Il cristianesimo sarebbe dunque un fiore senza radici. Tutte le difficoltà interpretative provengono da questo postulato. Vedremo gli storici alle prese con ostacoli insormontabili e costretti alle ipotesi più rischiose o addirittura più barocche, per risolvere quell'anomalia. Come ha potuto sorgere, in piena civiltà, un nuovo dio misterico, senza seguire l'evoluzione naturale degli esseri della sua specie? Questo è il grande enigma dell’esegesi contemporanea.
NOTE
[1] Renan, Les Apôtres, pag. 376, Parigi, Michel Lévy frères, 1866.
[2] Etienne Cabet: Le Vrai christiansime suivant Jésus-Christ, Parigi, presso l'ufficio del Populaire, 1846.
[3] Alfred Loisy: Les Mystères païens et le mystère chrétien, pag. 12, Parigi, Emile Nourry, 1919.

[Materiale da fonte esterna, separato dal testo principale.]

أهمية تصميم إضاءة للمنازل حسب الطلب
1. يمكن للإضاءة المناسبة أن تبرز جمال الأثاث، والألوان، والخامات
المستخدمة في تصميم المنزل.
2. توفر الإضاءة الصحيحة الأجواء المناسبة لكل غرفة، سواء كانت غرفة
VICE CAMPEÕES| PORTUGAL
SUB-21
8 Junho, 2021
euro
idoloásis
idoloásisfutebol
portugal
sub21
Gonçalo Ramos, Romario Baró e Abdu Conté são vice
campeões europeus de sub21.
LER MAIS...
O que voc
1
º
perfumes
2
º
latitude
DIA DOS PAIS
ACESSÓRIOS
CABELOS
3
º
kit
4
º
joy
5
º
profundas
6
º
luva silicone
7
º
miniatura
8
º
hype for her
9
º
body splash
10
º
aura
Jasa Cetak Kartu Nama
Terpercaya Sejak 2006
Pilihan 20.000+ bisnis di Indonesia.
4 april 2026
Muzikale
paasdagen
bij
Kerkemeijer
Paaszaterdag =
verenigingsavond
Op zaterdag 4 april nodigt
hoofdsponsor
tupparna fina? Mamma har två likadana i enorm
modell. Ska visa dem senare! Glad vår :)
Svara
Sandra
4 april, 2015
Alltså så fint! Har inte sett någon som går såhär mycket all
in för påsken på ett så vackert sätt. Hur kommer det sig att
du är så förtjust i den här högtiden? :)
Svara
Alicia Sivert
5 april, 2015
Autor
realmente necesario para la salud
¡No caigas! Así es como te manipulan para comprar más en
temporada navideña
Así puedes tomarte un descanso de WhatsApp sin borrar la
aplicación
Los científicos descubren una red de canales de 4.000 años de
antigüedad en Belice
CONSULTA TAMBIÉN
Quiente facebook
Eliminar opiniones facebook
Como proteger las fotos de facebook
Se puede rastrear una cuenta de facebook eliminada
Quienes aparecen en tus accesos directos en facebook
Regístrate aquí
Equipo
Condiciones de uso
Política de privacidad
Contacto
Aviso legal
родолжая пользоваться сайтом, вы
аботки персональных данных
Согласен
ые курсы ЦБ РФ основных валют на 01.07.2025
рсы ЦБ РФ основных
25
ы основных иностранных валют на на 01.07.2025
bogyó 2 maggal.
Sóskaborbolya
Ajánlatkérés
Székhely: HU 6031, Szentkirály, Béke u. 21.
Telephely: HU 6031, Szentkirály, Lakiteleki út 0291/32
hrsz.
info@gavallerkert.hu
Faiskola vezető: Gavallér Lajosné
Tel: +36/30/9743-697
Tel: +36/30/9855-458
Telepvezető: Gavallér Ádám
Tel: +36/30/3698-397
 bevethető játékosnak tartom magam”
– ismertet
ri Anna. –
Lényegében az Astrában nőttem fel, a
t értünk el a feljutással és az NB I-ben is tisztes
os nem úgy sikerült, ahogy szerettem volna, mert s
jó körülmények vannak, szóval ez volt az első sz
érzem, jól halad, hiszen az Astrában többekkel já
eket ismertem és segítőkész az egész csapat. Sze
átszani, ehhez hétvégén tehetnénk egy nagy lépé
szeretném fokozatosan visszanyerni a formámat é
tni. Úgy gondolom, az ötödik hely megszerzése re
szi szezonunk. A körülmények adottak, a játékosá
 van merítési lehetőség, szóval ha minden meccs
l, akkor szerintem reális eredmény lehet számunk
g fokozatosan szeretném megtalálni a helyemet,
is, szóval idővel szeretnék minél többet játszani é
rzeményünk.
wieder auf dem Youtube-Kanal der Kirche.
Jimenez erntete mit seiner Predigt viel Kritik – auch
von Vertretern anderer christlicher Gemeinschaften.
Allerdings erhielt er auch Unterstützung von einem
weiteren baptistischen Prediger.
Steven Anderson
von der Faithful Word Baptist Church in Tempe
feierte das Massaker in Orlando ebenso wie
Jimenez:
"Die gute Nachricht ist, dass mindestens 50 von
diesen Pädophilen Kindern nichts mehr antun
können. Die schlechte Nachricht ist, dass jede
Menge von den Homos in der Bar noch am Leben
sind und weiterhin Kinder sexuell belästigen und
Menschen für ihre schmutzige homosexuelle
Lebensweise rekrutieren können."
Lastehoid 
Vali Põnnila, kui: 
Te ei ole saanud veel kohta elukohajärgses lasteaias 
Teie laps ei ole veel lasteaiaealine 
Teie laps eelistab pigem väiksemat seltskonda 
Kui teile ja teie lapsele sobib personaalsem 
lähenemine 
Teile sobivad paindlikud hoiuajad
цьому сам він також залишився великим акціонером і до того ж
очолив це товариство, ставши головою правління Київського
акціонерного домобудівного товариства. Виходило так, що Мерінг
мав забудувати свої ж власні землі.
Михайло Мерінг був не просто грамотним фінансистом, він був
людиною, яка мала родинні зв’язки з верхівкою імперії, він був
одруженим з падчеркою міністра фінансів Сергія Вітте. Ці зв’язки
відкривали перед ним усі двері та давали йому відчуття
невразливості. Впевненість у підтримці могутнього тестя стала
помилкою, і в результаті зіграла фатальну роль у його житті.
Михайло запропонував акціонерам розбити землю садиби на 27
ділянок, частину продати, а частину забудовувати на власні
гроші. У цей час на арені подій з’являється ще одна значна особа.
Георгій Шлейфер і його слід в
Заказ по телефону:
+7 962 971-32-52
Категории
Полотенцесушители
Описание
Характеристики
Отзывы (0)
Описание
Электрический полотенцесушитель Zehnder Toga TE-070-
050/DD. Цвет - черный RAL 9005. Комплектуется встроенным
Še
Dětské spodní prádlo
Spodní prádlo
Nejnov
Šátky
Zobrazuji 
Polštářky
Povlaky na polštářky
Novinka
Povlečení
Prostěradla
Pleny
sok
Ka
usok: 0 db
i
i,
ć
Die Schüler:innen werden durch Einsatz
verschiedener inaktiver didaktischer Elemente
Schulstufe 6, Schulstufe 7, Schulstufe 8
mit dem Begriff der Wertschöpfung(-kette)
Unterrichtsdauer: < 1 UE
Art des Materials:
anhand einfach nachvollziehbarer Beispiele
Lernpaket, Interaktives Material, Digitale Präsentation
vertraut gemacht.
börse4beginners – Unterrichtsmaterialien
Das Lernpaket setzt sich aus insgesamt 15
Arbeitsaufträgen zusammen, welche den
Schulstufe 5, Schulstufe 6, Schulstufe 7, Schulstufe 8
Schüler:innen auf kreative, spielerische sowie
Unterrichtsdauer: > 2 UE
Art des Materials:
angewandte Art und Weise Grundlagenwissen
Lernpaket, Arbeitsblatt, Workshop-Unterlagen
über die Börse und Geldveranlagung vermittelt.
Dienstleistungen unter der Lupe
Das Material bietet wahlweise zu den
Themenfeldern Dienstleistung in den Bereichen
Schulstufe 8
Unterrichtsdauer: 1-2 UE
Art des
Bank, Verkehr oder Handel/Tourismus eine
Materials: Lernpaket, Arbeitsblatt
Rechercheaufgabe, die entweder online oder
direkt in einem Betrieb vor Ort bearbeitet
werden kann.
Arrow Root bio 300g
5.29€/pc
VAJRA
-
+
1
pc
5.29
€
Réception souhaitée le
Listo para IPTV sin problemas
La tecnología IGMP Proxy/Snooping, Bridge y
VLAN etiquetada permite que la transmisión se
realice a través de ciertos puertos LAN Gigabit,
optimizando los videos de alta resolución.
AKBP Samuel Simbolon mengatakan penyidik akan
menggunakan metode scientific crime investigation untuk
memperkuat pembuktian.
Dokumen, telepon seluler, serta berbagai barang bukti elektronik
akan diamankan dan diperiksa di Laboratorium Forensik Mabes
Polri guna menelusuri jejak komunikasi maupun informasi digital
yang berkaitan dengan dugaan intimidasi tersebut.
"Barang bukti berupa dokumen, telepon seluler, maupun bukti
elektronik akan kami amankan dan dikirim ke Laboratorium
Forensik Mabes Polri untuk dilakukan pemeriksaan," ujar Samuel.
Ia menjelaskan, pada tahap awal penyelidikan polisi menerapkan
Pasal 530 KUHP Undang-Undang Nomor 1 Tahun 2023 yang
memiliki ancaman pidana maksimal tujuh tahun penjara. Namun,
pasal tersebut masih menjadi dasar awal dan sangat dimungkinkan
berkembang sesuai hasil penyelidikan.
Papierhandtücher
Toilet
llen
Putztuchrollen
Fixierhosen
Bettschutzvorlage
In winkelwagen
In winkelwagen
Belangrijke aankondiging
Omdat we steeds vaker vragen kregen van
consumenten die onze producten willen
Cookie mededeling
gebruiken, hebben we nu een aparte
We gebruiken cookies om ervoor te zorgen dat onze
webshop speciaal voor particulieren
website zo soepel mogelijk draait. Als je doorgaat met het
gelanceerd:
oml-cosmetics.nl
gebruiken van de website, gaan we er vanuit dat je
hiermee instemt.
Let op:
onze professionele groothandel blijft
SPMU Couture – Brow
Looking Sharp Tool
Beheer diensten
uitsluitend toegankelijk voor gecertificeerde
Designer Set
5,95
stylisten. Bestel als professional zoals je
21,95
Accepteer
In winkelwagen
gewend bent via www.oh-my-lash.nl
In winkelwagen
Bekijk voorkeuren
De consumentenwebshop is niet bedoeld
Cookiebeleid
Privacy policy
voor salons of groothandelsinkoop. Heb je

[4] Plutarco, secondo Stobeo, 6° frammento (Farnell, 356, n. 218 h.).
[5] Enneadi: 1:6, 4; 1:6, 7.
[6] De Errore profanarum religionum 22:1, Edidit Konrat Ziegler, Lipsiae in aedibus B. G. Teubneri, 1908, pag. 57 (capitolo 18, secondo il Pantheon letterario).
[7] J.-P. Waltzing: Etude historique sur les corporations professionnelles chez les Romains, volume 1, pag. 43, Bruxelles: F. Hayez, 1895.
[8] C. Toussaint: La Gnose paulinienne, in Congrès d'histoire du christianisme. Jubilé Alfred Loisy, volume 2, pag. 3. Parigi: alle edizioni Rieder, 1928.
[9] 1° ai Corinzi 2:6-8. Si veda pure agli Efesini 3:2-5; ai Colossesi 1:25-26; agli Ebrei 5:11-14.
[10] Richard Reitzenstein, Die Hellenistischen Mysterienreligionen: ihren Grundgedanken und Wirkungen, pag. 163, Lipsia e Berlino: B. G. Teubner, 1910.
[11] C. Toussaint, La Gnose paulinienne, op. cit., pag. 30.
[12] Luca 8:8.
[13] Matteo 7:6.
[14] Luca 8:10.
[15] Orazione 40:45, Patrologia greca, volume 36, pag. 425.
[16] Stromati 5:11.
[17] L. Duchesne, Origines du culte chrétien, pag. 57-60 e 205, Parigi, Albert Fontemoing, 5° edizione, 1909.
[18] L. Duchesne: Ibidem, pag. 299-321.
[19] Ai Galati 2:20; ai Romani 6:4; ai Colossesi 2:12.
[20] Protrettico 12.
[21] Stromati 5:11. Si veda Victor Magnien: Les Mystères d'Eleusis, leurs origines, le rituel de leurs initiations, pag. 155-159, Parigi, Payot, 1929.
[22] Grado superiore di iniziazione ai misteri di Eleusi.